A 13-year-old Hispanic male presented to the optometrist for yearly evaluation. He displayed a moderate myopic prescription which was correctable to 20/20 in each eye with only a minor increase in his myopic Rx. The patient was new to the office and, as part of their standard exam, an FDT screening visual field was performed which revealed a superior temporal quadranopsia. Upon further questioning, the patient reported headaches which had increased in intensity over the last few years. He was referred to me for evaluation of these headaches and the visual field defect.
A full threshold Humphrey visual field was performed at our office which confirmed the superior right quadranopsia. He also received a full dilated retinal and optic nerve exam which was negative for optic nerve pallor or edema; essentially all ocular findings were WNL. The headache symptoms were consistent with a classic migraine with known triggers, visual aura, and resolution with darkness, OTC meds, and sleep. His mother reported the patient’s headaches for at least the last five years but felt he complained of headaches more frequently over the last year or two.

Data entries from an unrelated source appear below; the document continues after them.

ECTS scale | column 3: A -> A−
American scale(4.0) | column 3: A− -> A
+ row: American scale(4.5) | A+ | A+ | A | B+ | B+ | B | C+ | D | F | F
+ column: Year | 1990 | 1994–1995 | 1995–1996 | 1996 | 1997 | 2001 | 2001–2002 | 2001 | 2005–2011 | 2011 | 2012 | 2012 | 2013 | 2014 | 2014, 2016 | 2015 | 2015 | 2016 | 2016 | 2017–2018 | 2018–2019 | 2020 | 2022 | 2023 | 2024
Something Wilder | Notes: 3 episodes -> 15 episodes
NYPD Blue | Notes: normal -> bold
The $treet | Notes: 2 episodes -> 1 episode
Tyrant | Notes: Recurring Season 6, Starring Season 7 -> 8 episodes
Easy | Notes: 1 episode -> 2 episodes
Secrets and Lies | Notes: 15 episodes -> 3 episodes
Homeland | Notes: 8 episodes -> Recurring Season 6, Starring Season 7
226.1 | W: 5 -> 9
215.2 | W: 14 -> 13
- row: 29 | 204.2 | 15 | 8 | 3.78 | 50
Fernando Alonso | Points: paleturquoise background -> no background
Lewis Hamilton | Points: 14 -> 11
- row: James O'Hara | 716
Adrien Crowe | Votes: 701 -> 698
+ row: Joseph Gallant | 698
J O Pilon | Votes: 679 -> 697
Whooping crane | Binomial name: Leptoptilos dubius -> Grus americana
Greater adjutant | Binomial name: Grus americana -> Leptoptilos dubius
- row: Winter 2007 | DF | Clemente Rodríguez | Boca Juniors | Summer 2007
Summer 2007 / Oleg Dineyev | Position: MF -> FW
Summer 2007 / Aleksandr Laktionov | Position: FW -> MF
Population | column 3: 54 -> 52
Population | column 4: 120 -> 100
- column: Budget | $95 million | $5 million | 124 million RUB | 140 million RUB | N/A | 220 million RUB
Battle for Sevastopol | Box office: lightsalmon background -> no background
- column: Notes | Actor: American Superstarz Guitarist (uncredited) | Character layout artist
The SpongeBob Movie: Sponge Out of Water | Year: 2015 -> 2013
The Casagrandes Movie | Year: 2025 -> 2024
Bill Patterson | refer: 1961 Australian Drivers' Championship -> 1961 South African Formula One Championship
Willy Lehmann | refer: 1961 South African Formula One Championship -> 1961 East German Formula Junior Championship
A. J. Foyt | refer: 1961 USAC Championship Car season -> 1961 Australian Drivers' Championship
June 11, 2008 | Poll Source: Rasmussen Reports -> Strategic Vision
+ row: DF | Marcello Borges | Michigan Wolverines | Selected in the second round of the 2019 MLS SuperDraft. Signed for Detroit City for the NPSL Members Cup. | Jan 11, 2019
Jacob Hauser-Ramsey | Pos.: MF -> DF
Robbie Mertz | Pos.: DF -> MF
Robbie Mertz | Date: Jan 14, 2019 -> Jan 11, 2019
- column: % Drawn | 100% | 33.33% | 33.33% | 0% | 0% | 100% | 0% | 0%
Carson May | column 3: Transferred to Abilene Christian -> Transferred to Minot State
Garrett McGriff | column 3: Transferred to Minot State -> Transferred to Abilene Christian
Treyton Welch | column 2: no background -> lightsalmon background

I ordered an MRI of the brain with and without contrast which revealed a posterior, left arteriovenous malformation (AVM) with extension into the left occipital lobe. The patient was referred to the neurosurgery department at Texas Children’s Hospital in Houston. Treatment will likely consist of a combination of surgical resection, embolization, and/or radiosurgery. The patient’s headaches may be associated with the AVM or may be unrelated pediatric migraines. The patient will return to us for follow up ophthalmological exams and visual fields.